Mit Spannung war erwartet worden, wie Ralf Rangnick die Tormannfrage in der WM-Generalprobe gegen Tunesien lösen würde. Nach dem 1:0-Erfolg herrscht nun Klarheit: Alexander Schlager geht als Nummer eins in die Weltmeisterschaft.
Der Salzburg-Goalie stand gegen Tunesien über die gesamte Spielzeit zwischen den Pfosten. Rangnick verzichtete auf einen Wechsel und setzte damit ein deutliches Zeichen. Bereits vor dem letzten Testspiel hatte der Teamchef angekündigt, weitgehend jene Elf auflaufen zu lassen, die auch beim WM-Auftakt gegen Jordanien beginnen soll.
Schlager selbst wollte seine Leistung nicht überbewerten, zeigte sich aber zufrieden. "Ich glaube, ich habe heute ganz gut performt", sagte der 30-Jährige nach dem Schlusspfiff.
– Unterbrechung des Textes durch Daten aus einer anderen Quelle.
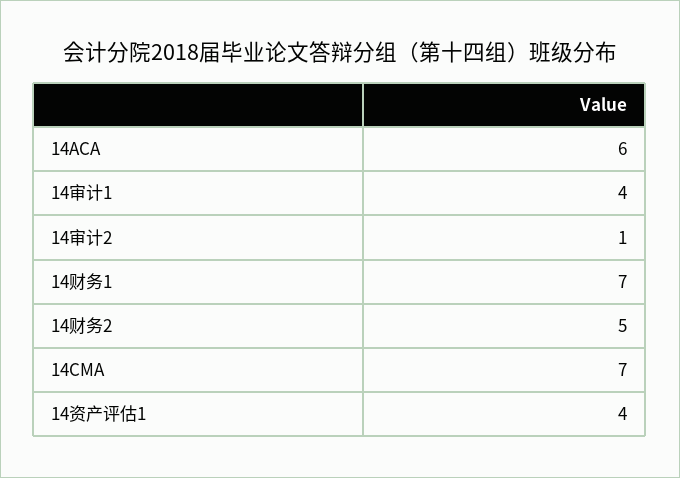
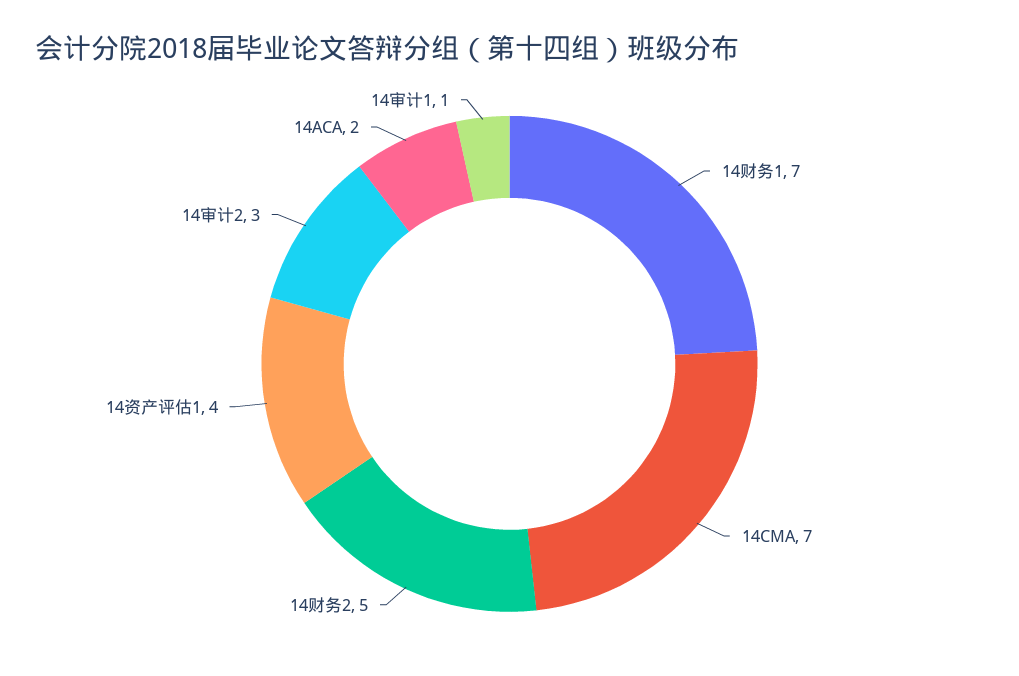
14ACA: 6 -> 2
14审计1: 4 -> 1
14审计2: 1 -> 3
Dass er die gesamten 90 Minuten absolvierte, wertete er durchaus als positives Signal. "Es gibt auf jeden Fall kein schlechtes Gefühl, wenn man im letzten Testspiel im Tor steht", meinte er mit einem Lächeln.
Auf der Pressekonferenz nach dem Spiel sorgte Rangnick schließlich für Klarheit. "So wie das Spiel verlaufen ist, hat Alex das richtig gut gemacht", erklärte der Deutsche. Und ergänzte: "Wenn nichts Außergewöhnliches mehr passiert und alle gesund bleiben, kann man schon davon ausgehen, dass er gegen Jordanien im Tor steht."
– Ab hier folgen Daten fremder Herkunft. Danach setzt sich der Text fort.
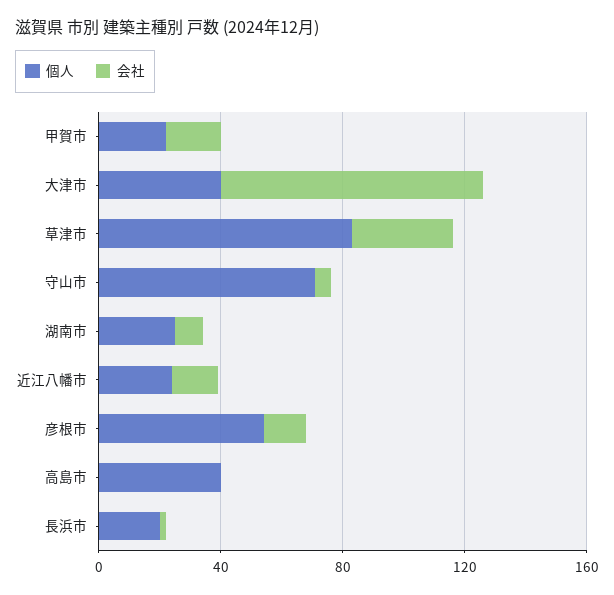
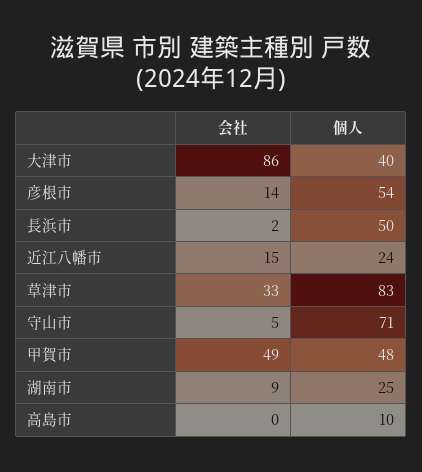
個人, 甲賀市: 20 -> 48
会社, 甲賀市: 20 -> 49
個人, 高島市: 40 -> 10
個人, 長浜市: 20 -> 50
Für Schlager wäre es die logische Fortsetzung seiner Rolle im Nationalteam. Bereits vor der EURO 2024 galt er als klare Nummer eins, musste das Turnier jedoch verletzungsbedingt verpassen. In der WM-Qualifikation stand er – mit Ausnahme seiner verletzungsbedingten Pause regelmäßig im ÖFB-Tor.
Patrick Pentz und Florian Wiegele müssen sich damit vorerst mit den Plätzen dahinter begnügen. Sollte Schlager fit bleiben, dürfte er Österreich auch bei der Weltmeisterschaft als Stammkeeper aufs Feld führen.